## Aufgabenstellung
Gib die Zeilen vom Anfang der Einträge bis einschließlich der Zeile mit "[1205, 880, 1285, 900] StreetName: RANT ST" als nummerierte Liste wieder. Lass dabei die Leerzeilen weg.

......

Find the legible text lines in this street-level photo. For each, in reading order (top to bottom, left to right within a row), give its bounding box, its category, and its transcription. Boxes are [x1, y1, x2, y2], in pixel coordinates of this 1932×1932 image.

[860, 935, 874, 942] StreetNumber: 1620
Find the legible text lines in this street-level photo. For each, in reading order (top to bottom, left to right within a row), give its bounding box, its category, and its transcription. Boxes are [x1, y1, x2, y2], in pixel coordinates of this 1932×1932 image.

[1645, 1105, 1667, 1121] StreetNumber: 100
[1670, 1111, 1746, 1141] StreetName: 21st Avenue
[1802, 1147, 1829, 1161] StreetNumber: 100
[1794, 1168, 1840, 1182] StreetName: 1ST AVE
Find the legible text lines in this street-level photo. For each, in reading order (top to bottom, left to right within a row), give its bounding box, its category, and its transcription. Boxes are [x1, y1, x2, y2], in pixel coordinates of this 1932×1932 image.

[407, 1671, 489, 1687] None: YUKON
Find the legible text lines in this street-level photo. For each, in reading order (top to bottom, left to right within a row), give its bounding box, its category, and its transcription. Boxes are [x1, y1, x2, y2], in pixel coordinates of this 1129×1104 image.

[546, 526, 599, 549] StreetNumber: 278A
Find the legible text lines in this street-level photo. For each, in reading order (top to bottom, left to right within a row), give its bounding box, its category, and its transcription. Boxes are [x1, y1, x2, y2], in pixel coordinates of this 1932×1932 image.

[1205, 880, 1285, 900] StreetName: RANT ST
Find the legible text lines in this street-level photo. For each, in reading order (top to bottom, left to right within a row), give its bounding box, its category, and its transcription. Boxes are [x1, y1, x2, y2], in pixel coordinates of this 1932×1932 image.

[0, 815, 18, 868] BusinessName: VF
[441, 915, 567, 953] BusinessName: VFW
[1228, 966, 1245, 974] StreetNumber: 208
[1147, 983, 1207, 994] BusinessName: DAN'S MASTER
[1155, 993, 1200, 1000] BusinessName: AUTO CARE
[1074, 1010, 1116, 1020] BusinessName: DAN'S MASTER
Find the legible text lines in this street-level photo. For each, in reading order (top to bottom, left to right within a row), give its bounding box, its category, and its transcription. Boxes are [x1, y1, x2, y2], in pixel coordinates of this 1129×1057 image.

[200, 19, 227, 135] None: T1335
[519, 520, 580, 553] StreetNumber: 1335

......

## Ausgearbeitete Lösung
1. Find the legible text lines in this street-level photo. For each, in reading order (top to bottom, left to right within a row), give its bounding box, its category, and its transcription. Boxes are [x1, y1, x2, y2], in pixel coordinates of this 1932×1932 image.
2. [860, 935, 874, 942] StreetNumber: 1620
3. Find the legible text lines in this street-level photo. For each, in reading order (top to bottom, left to right within a row), give its bounding box, its category, and its transcription. Boxes are [x1, y1, x2, y2], in pixel coordinates of this 1932×1932 image.
4. [1645, 1105, 1667, 1121] StreetNumber: 100
5. [1670, 1111, 1746, 1141] StreetName: 21st Avenue
6. [1802, 1147, 1829, 1161] StreetNumber: 100
7. [1794, 1168, 1840, 1182] StreetName: 1ST AVE
8. Find the legible text lines in this street-level photo. For each, in reading order (top to bottom, left to right within a row), give its bounding box, its category, and its transcription. Boxes are [x1, y1, x2, y2], in pixel coordinates of this 1932×1932 image.
9. [407, 1671, 489, 1687] None: YUKON
10. Find the legible text lines in this street-level photo. For each, in reading order (top to bottom, left to right within a row), give its bounding box, its category, and its transcription. Boxes are [x1, y1, x2, y2], in pixel coordinates of this 1129×1104 image.
11. [546, 526, 599, 549] StreetNumber: 278A
12. Find the legible text lines in this street-level photo. For each, in reading order (top to bottom, left to right within a row), give its bounding box, its category, and its transcription. Boxes are [x1, y1, x2, y2], in pixel coordinates of this 1932×1932 image.
13. [1205, 880, 1285, 900] StreetName: RANT ST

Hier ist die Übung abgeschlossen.